◆ **EXERCISE TASKS**
1. Decide whether each statement agrees with the text on podcast transcripts: (a) audio files allow random access on their own; (b) podcasts rarely come with transcripts; (c) a generated transcript is as good as a manually written one. Answer yes or no for each, quoting the words of the text that decide it.
2. Extend the text on podcast transcripts, beginning right after its final sentence.
==== TEXT FOR ANALYSIS
In my experience, finding something in a podcast is particularly troublesome. For example, occasionally I want to refer to some line in the podcast to make an org-roam node, e.g. I want to check that I got that part right.

And I have no reasonable way to get there because audio files in themselves don’t allow for random access, i.e. there are no “landmarks” that point to this or that portion of the file. At least if nothing like a transcript is available.

For obvious reasons, podcasts rarely ship with transcripts. So in this post, I’ll be using a speech recognition engine to make up for that. A generated transcript is not quite as good as a manually written one, but for the purpose of finding a fragment of a known podcast, it works well enough.

The general idea is to get the podcast info from elfeed, process it with vosk-api and feed it to subed to control the playback in MPV. I’ve done something similar for YouTube videos in the previous post, by the way.
========
==== EXERCISE DATA
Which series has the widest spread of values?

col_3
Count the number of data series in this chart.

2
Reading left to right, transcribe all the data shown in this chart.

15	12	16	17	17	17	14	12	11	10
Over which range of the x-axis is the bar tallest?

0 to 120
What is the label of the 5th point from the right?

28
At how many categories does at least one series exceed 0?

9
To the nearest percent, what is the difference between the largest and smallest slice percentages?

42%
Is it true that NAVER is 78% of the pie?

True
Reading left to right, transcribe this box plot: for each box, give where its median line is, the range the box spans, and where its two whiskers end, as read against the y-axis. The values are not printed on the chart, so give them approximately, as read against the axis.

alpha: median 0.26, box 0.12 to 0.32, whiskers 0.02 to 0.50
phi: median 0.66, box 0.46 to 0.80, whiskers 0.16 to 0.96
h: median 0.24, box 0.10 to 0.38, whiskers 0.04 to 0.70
========
◆ **SET OF ANSWERS**
1.
(a) No: "audio files in themselves don’t allow for random access"
(b) Yes: "podcasts rarely ship with transcripts"
(c) No: "A generated transcript is not quite as good as a manually written one"

2.
Be sure to enable lexical binding for the context of evaluation. For instance, for init.el you can add the following line to the top:

;;; -*- lexical-binding: t -*-

Vosk API

After some search, I found Vosk API, an offline speech recognition toolkit.

I want to make a program that receives an audio file and outputs an SRT file. Vosk provides bindings to different languages, of which I choose Python because… reasons.

So, with the help of kindly provided examples of how to use the Python API, the resulting script is listed below. Except Vosk, the script uses click to make a simple CLI, a library aptly called srt to make srt files, and ffmpeg.

import datetime
import json
import math
import subprocess

import click
import srt
from vosk import KaldiRecognizer, Model, SetLogLevel


@click.command()
@click.option('--file-path', required=True, help='Path to the audio file')
@click.option('--model-path', required=True, help='Path to the model')
@click.option(
    '--save-path',
    required=True,
    default='result.srt',
    help='Path to resulting SRT file'
)
@click.option(
    '--words-per-line',
    required=True,
    type=int,
    default=14,
    help='Number of words per line'
)
def transcribe(file_path, model_path, save_path, words_per_line=7):
    sample_rate = 16000
    SetLogLevel(-1)

    model = Model(model_path)
    rec = KaldiRecognizer(model, sample_rate)
    rec.SetWords(True)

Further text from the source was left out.